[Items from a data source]
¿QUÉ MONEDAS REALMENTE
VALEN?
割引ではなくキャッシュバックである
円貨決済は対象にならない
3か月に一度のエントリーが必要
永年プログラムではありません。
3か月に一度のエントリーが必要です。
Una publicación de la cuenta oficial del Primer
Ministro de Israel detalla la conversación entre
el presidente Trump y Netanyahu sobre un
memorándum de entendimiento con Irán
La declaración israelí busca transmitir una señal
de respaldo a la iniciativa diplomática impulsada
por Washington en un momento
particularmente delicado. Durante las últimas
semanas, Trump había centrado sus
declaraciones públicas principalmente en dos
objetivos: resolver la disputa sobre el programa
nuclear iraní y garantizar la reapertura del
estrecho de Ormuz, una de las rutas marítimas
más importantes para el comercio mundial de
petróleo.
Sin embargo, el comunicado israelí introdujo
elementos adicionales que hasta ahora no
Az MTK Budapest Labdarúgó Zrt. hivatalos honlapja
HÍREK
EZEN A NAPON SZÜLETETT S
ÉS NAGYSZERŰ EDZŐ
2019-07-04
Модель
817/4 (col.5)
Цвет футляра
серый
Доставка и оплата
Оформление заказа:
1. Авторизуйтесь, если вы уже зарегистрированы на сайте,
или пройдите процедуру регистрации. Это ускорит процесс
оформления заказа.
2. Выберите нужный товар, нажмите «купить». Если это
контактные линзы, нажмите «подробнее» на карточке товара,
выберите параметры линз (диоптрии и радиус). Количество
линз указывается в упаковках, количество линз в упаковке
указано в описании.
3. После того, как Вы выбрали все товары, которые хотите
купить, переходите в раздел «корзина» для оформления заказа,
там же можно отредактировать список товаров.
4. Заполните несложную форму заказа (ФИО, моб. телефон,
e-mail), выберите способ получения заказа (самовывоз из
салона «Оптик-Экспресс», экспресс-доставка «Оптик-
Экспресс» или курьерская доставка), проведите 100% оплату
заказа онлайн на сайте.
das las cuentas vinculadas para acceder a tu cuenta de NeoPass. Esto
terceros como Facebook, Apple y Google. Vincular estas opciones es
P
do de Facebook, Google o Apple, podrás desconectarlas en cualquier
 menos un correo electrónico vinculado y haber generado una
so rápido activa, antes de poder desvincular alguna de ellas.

* **Job**
Output exactly the leading lines of the data, up to and including the line marked by "estrecho de Ormuz, una de las rutas marítimas".

* **Task response**
¿QUÉ MONEDAS REALMENTE
VALEN?
割引ではなくキャッシュバックである
円貨決済は対象にならない
3か月に一度のエントリーが必要
永年プログラムではありません。
3か月に一度のエントリーが必要です。
Una publicación de la cuenta oficial del Primer
Ministro de Israel detalla la conversación entre
el presidente Trump y Netanyahu sobre un
memorándum de entendimiento con Irán
La declaración israelí busca transmitir una señal
de respaldo a la iniciativa diplomática impulsada
por Washington en un momento
particularmente delicado. Durante las últimas
semanas, Trump había centrado sus
declaraciones públicas principalmente en dos
objetivos: resolver la disputa sobre el programa
nuclear iraní y garantizar la reapertura del
estrecho de Ormuz, una de las rutas marítimas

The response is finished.